Pathway analysis identified two genes, ALDH2 and NR3C1, whose expression was decreased at the peak of lung fibrosis but restored during fibrosis resolution (Figure 1). The ALDH2 gene encodes a metabolic enzyme in the oxidative pathway of alcohol metabolism, suggesting metabolic reprogramming of lung fibroblasts during fibrosis resolution. The NR3C1 gene encodes the GR (glucocorticoid receptor), which controls cell metabolism and immune responses. To validate downregulation of these two antifibrotic genes in human fibrotic disease, the authors mined publicly available, single-cell RNA-seq data sets to verify that ALDH2 and NR3C1 transcripts were also decreased in IPF as compared with normal lungs (12). They further confirmed that protein expression levels of ALDH2 and NR3C1 were lower in human IPF fibroblasts compared with healthy lung fibroblasts. In vitro, forced overexpression of ALDH2 and NR3C1 by a CRISPR activation approach in primary IPF lung fibroblasts showed that increased expression of both genes led to reduced expression of profibrotic genes, including COL1a1 and ACTA2. Furthermore, ALDH2 and NR3C1 overexpression inhibited TGF-β1–induced profibrotic effects on IPF lung fibroblasts, providing potential mechanistic insight into the role of ALDH2 and NR3C1 in promoting fibrosis resolution by limiting fibroblast profibrotic activities.

Figure 1.

Lung fibrosis resolution is associated with upregulation of antifibrotic genes in fibroblasts. Activated α-SMA+ myofibroblasts display exaggerated ECM production during lung fibrogenesis. In the current study, Tan and colleagues (4) use RNA-sequencing analysis to investigate endogenous antifibrotic genes that promote resolution of fibrosis using the self-resolving murine model of bleomycin-induced lung fibrosis. They identify two antifibrotic genes, ALDH2 and NR3C1, whose expression is reduced at the peak of lung fibrosis but is restored during fibrosis resolution, providing novel mechanistic insights for lung fibrosis resolution. Blue arrows indicate upregulation/increase levels of these genes.

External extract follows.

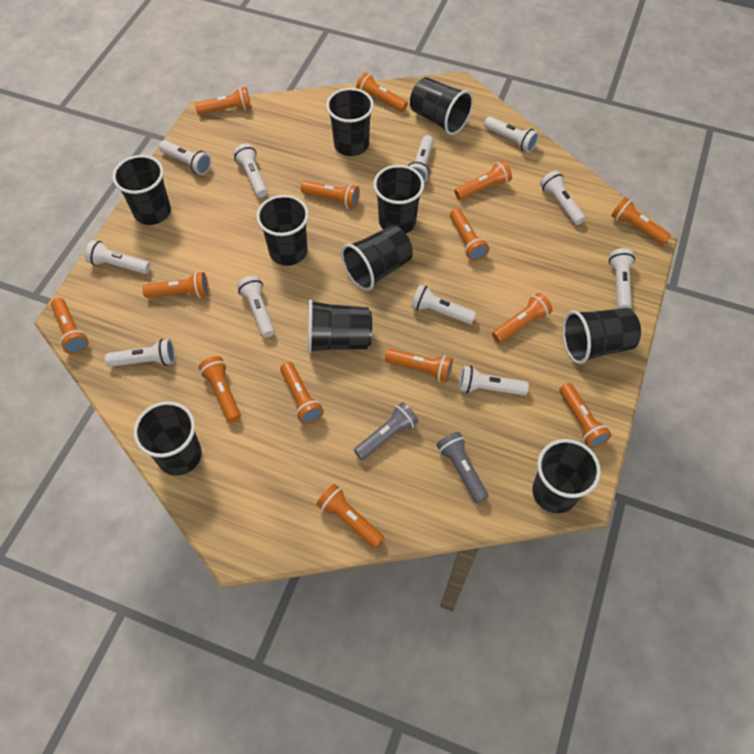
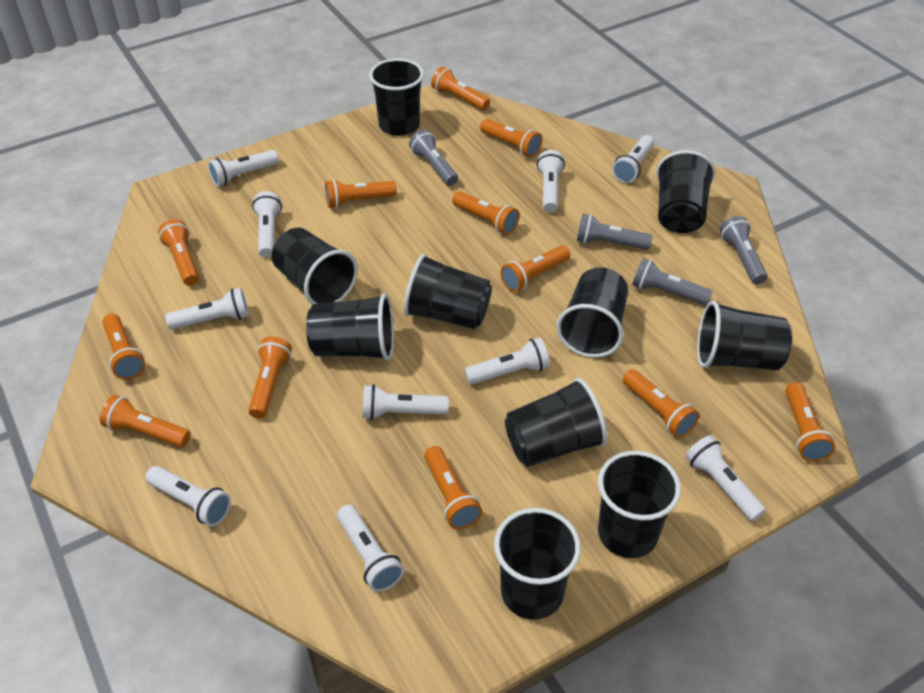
grey flashlight: 2 -> 4
orange flashlight: 14 -> 12
white flashlight: 11 -> 10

Red arrows indicate downregulation/decrease levels of these genes. α-SMA = α-smooth muscle actin; ALDH2 = aldehyde dehydrogenase 2 family member; ECM = extracellular matrix; NR3C1 = nuclear receptor subfamily 3 group C member 1.

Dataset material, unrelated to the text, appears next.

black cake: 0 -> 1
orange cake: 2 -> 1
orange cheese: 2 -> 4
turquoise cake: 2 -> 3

The persistence of activated myofibroblasts is known to be a hallmark of progressive organ fibrosis (13). The study by Tan and colleagues suggests that upregulation of the antifibrotic genes ALDH2 and NR3C1 promotes lung fibrosis resolution by impairing TGF-β1–induced myofibroblast activation and extracellular matrix synthesis; however, the full spectrum of mechanisms by which ALDH2 and NR3C1 modulate the biology of activated myofibroblasts and promote lung fibrosis resolution in vivo deserve further investigation. Potential mechanisms related to fibrosis regression include myofibroblast deactivation, reprogramming from scar-forming to scar-resolving cells, and induction of senescent myofibroblast apoptosis (13–15). Thus, further molecular studies are needed to understand how ALDH2 and NR3C1 modulate not only the TGF-β1 pathway but also signaling pathways involved in myofibroblast fate and persistence. More importantly, the current study suggests that therapeutically enhancing ALDH2 and NR3C1 expression may serve as a novel strategy for resolving established lung fibrosis by restoring the normal tissue repair program, a hypothesis that could be tested on aged mice, which show non–self-resolving pulmonary fibrosis. Taken together, the results of the current study open the door to harnessing endogenous repair mechanisms to treat established lung fibrosis.